There's even a scene in which one crew member secrets himself in the body of a dead polar bear (a quite unrealistic looking one it has to be said, to me he looked like he'd just finished shooting a Fox's Glacier Mint commercial). The North Water thrives on people clinging loosely to their sanity, or losing it entirely, in a hostile environment (in Johnsonian times, the hostile environment remains popular) and the question it seems to ask most loudly, apart from who might survive this horror, is how do these "refugees from civilisation" return to normal life?

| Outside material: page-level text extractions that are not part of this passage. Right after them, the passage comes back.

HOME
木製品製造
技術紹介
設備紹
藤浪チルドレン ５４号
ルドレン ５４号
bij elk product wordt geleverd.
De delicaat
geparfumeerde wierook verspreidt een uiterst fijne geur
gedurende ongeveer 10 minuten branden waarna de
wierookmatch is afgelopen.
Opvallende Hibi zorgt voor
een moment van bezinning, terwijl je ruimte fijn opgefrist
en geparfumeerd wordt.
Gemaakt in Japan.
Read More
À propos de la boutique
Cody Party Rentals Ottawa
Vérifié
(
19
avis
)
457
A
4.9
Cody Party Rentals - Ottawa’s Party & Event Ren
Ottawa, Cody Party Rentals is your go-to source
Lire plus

Is it even possible? With a tense score from the Canadian electronic musician Tim Hecker (as well as shanties from Grant Olding and reels c/o Gemma Donald) and winning cameos from Peter Mullan (always a safe pair of hands) as a missionary priest and Nive Nielsen (who also appeared in The Terror, cementing those comparisons yet further) as his wife Anna, The North Water is enjoyably dark and compelling enough to keep you watching until the very end even if it never quite ramps the terror (!) up to the degree of other similar dramas.

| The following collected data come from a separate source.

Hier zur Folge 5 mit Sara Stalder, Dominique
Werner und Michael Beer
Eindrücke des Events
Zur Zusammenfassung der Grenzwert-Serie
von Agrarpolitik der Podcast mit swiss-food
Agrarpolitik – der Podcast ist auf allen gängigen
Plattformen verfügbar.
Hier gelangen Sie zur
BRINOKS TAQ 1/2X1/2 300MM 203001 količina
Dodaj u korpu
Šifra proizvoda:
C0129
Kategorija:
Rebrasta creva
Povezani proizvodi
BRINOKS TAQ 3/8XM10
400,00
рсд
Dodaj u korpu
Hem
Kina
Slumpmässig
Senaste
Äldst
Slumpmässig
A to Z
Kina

When it is cold, we look for warmth. That, as one unfortunate polar bear discovers, can lead us to some very strange and unsettling places. They could be a pub in Hull, a brothel in Lerwick, or the endless plains of frozen ice that make up the Arctic wasteland. Or the strange and unsettling places could, of course, be inside our heads all along. Andrew Haigh and the cast of The North Water took us to all of those places and it brought us back too. But how many returned with us?